[Exercise passage Boundary: Start]

= Microscale chemistry =

Microscale chemistry (often referred to as small-scale chemistry, in German: Chemie im Mikromaßstab) is an analytical method and also a teaching method widely used at school and at university levels, working with small quantities of chemical substances. While much of traditional chemistry teaching centers on multi-gramme preparations, milligrammes of substances are sufficient for microscale chemistry. In universities, modern and expensive lab glassware is used and modern methods for detection and characterization of the produced substances are very common. In schools and in many countries of the Southern hemisphere, small-scale working takes place with low-cost and even no-cost material. There has always been a place for small-scale working in qualitative analysis, but the new developments can encompass much of chemistry a student is likely to meet.

== History ==
There are two main strands of the modern approach.

[Exercise passage Boundary: End]
[Material for this task Boundary: Start]

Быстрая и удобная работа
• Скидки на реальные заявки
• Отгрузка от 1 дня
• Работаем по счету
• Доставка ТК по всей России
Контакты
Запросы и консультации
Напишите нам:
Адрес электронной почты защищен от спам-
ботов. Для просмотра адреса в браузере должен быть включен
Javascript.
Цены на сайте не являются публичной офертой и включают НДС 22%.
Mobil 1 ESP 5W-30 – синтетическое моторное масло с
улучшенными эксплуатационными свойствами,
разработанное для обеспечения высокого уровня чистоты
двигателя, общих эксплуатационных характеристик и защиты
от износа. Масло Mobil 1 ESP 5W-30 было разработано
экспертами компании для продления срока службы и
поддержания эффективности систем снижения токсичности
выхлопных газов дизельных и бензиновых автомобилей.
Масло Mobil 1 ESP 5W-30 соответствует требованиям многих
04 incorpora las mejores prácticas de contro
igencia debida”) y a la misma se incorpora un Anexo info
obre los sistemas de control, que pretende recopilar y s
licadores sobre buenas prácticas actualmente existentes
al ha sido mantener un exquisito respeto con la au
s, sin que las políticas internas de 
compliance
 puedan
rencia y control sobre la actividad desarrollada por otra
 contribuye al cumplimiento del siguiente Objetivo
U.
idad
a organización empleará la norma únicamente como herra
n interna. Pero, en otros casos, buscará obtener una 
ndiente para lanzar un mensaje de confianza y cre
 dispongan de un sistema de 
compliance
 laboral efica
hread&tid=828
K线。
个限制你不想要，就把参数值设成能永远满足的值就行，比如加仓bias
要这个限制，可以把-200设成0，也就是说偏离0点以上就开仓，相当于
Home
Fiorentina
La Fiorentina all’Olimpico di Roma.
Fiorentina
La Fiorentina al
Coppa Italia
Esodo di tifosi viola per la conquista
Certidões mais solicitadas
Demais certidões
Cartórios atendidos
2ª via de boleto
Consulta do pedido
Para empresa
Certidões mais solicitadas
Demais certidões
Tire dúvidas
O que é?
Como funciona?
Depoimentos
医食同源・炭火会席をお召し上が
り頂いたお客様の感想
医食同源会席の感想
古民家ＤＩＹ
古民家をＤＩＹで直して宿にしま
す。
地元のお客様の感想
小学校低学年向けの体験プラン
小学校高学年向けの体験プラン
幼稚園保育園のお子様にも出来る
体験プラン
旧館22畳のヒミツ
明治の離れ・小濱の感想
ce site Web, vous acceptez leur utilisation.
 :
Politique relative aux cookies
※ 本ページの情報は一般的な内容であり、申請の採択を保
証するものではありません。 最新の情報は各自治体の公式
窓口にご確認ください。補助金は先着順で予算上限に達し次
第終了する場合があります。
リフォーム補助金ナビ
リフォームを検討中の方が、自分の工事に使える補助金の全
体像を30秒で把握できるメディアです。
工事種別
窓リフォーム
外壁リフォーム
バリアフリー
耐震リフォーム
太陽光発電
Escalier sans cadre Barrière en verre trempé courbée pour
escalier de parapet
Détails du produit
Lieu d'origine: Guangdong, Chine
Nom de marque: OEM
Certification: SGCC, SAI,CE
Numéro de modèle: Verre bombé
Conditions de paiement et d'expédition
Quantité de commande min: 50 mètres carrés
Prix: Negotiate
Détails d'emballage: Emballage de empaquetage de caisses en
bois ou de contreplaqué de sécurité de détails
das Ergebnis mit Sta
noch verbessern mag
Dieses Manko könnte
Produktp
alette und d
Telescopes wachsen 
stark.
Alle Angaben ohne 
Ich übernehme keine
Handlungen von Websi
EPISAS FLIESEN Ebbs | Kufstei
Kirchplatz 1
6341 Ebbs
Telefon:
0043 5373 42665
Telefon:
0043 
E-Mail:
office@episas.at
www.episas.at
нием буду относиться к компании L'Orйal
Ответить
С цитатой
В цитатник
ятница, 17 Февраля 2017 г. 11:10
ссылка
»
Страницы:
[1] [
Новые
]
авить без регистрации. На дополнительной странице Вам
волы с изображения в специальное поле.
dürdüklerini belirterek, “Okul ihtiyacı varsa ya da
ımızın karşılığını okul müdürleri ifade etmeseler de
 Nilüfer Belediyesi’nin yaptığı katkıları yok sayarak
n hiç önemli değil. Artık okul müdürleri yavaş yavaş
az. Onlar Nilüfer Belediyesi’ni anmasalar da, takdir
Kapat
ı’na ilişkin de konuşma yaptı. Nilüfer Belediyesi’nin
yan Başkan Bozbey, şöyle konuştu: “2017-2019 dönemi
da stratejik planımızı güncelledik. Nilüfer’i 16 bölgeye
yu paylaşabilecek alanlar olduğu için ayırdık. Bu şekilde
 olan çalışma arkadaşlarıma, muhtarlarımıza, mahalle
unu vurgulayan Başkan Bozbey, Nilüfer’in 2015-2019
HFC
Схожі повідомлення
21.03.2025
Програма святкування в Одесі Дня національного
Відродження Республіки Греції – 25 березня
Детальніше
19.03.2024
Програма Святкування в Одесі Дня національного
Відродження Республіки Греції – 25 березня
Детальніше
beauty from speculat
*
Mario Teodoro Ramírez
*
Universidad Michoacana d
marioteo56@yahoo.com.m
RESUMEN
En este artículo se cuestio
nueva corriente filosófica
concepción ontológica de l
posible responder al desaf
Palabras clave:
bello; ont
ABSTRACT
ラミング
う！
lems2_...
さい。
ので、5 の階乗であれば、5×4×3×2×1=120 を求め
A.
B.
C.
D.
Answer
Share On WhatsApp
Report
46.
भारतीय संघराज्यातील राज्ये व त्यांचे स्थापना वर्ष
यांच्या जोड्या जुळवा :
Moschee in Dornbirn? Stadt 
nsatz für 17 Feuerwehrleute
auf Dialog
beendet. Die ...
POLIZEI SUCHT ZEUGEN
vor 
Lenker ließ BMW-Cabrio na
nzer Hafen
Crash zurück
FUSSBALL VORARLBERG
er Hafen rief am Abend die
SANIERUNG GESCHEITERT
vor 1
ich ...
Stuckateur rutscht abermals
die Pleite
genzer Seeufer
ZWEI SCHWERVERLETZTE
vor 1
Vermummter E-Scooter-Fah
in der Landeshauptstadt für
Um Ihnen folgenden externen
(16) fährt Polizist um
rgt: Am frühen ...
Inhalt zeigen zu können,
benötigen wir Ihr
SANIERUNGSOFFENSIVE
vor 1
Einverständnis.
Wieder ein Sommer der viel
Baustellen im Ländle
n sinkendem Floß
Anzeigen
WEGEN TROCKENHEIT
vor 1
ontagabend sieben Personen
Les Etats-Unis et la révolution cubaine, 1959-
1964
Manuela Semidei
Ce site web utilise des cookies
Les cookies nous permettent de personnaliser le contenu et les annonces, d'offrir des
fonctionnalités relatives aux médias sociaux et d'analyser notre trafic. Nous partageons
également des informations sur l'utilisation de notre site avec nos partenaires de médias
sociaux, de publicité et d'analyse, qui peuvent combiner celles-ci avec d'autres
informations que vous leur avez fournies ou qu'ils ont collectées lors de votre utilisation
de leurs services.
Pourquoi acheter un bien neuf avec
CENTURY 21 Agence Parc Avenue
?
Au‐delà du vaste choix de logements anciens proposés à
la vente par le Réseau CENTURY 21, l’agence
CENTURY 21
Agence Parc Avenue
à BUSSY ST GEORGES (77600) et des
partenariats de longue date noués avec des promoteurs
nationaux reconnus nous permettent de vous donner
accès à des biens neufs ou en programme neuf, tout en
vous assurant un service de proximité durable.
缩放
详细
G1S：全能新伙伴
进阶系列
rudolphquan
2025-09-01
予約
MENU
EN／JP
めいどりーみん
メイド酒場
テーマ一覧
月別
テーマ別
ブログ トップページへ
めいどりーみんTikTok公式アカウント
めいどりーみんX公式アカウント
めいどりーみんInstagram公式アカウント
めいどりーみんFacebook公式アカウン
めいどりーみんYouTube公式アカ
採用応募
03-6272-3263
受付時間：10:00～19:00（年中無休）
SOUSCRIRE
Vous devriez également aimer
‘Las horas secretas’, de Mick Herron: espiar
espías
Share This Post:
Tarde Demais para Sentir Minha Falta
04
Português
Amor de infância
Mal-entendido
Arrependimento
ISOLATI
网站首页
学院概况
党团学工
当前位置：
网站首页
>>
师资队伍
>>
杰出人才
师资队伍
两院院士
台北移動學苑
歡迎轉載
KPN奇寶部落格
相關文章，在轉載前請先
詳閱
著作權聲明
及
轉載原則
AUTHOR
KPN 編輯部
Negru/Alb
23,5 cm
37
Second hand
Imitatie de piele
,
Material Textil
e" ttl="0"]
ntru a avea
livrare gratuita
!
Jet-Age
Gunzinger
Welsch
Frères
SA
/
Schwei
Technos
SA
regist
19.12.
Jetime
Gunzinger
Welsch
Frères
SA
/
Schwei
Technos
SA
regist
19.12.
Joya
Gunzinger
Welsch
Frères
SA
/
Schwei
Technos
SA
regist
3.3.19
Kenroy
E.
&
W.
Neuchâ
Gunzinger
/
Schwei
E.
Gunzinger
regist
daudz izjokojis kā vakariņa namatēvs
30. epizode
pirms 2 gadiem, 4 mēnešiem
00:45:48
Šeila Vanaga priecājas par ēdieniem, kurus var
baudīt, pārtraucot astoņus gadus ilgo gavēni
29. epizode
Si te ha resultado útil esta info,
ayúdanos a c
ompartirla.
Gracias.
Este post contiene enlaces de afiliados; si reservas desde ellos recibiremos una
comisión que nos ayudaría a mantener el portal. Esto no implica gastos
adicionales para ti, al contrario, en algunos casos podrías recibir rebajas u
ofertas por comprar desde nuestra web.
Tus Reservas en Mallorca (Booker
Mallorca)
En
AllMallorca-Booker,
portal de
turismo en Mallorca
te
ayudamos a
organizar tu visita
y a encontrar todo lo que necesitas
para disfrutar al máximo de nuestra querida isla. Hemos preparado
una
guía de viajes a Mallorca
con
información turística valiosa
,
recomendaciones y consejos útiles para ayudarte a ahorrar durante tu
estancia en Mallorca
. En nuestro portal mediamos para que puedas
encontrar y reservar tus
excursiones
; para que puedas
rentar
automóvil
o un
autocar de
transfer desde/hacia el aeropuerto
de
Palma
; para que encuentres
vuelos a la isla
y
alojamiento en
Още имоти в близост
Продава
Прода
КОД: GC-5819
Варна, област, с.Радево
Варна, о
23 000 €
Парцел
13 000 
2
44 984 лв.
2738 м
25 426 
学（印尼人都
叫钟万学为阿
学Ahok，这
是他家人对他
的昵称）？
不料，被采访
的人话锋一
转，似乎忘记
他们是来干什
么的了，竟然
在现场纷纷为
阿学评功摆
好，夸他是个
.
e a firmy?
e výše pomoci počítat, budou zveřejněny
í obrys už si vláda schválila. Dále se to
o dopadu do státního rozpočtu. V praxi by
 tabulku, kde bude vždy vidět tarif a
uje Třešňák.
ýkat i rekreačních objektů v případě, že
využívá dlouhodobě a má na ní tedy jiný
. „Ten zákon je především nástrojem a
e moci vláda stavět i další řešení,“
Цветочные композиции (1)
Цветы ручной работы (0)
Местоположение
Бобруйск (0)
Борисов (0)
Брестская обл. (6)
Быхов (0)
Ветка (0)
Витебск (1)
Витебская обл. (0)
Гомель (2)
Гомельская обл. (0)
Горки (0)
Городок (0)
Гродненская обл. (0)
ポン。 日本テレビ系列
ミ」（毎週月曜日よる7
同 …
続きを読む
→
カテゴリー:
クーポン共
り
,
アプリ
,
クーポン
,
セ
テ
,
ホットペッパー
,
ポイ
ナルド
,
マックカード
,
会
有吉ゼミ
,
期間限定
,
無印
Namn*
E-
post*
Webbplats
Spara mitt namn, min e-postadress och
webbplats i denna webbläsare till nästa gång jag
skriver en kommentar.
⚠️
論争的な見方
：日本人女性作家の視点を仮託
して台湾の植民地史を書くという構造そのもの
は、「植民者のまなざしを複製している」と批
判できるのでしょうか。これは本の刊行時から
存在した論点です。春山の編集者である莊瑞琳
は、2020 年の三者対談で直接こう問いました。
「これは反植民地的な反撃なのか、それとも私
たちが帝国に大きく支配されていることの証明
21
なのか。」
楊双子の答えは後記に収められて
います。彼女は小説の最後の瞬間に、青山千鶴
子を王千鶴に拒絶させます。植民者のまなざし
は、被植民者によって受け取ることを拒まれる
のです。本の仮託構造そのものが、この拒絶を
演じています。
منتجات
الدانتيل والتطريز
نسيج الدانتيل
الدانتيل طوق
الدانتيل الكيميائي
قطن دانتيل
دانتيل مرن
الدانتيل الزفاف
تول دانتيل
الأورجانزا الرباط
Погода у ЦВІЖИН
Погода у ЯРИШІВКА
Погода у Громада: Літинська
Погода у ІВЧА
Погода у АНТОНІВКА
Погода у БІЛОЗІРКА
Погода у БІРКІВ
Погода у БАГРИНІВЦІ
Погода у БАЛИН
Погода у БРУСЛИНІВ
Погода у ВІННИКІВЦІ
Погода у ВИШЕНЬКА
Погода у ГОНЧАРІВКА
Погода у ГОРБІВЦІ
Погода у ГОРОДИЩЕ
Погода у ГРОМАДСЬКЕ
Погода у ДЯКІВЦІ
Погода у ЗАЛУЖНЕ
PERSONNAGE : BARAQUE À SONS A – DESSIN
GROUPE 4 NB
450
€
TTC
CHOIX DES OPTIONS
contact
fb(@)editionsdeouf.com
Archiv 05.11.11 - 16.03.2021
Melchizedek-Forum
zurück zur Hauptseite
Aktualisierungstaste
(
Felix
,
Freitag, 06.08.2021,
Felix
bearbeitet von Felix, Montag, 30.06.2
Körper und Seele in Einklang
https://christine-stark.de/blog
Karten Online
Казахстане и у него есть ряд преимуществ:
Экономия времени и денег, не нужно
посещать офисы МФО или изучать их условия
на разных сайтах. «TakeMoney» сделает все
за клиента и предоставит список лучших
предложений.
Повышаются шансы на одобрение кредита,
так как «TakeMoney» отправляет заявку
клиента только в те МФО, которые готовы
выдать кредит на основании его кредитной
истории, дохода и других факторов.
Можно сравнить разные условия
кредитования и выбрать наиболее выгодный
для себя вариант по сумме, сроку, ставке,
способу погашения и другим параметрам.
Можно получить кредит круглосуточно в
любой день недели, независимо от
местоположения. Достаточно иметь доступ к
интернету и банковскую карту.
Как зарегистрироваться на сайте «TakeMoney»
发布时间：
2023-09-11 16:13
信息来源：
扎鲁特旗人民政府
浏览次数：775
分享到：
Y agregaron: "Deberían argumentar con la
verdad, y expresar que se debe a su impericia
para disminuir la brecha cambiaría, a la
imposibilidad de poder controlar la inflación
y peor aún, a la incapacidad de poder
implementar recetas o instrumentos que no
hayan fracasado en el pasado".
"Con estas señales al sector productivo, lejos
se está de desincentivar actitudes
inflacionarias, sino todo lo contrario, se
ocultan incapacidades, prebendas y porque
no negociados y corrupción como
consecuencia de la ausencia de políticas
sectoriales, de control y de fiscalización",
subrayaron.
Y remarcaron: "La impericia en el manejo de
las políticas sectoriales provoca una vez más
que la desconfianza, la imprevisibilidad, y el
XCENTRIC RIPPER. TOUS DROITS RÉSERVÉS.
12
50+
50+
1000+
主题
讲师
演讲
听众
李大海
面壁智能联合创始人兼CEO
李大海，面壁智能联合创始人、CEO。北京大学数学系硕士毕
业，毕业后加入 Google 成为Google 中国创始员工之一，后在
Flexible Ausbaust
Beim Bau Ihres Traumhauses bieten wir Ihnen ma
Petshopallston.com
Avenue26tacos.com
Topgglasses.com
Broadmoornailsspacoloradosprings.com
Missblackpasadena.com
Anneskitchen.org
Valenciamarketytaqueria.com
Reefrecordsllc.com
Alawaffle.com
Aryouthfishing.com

[Material for this task Boundary: End]

#### Questions on the material
[1] Reproduce the microscale chemistry passage in full, word for word.
[2] Copy the rows verbatim, from their first line through the line containing "obre los sistemas", including both ends.
The rows have no connection to the passage on microscale chemistry.

#### Answers by item number
[1]
= Microscale chemistry =

Microscale chemistry (often referred to as small-scale chemistry, in German: Chemie im Mikromaßstab) is an analytical method and also a teaching method widely used at school and at university levels, working with small quantities of chemical substances. While much of traditional chemistry teaching centers on multi-gramme preparations, milligrammes of substances are sufficient for microscale chemistry. In universities, modern and expensive lab glassware is used and modern methods for detection and characterization of the produced substances are very common. In schools and in many countries of the Southern hemisphere, small-scale working takes place with low-cost and even no-cost material. There has always been a place for small-scale working in qualitative analysis, but the new developments can encompass much of chemistry a student is likely to meet.

== History ==
There are two main strands of the modern approach.

[2]
Быстрая и удобная работа
• Скидки на реальные заявки
• Отгрузка от 1 дня
• Работаем по счету
• Доставка ТК по всей России
Контакты
Запросы и консультации
Напишите нам:
Адрес электронной почты защищен от спам-
ботов. Для просмотра адреса в браузере должен быть включен
Javascript.
Цены на сайте не являются публичной офертой и включают НДС 22%.
Mobil 1 ESP 5W-30 – синтетическое моторное масло с
улучшенными эксплуатационными свойствами,
разработанное для обеспечения высокого уровня чистоты
двигателя, общих эксплуатационных характеристик и защиты
от износа. Масло Mobil 1 ESP 5W-30 было разработано
экспертами компании для продления срока службы и
поддержания эффективности систем снижения токсичности
выхлопных газов дизельных и бензиновых автомобилей.
Масло Mobil 1 ESP 5W-30 соответствует требованиям многих
04 incorpora las mejores prácticas de contro
igencia debida”) y a la misma se incorpora un Anexo info
obre los sistemas de control, que pretende recopilar y s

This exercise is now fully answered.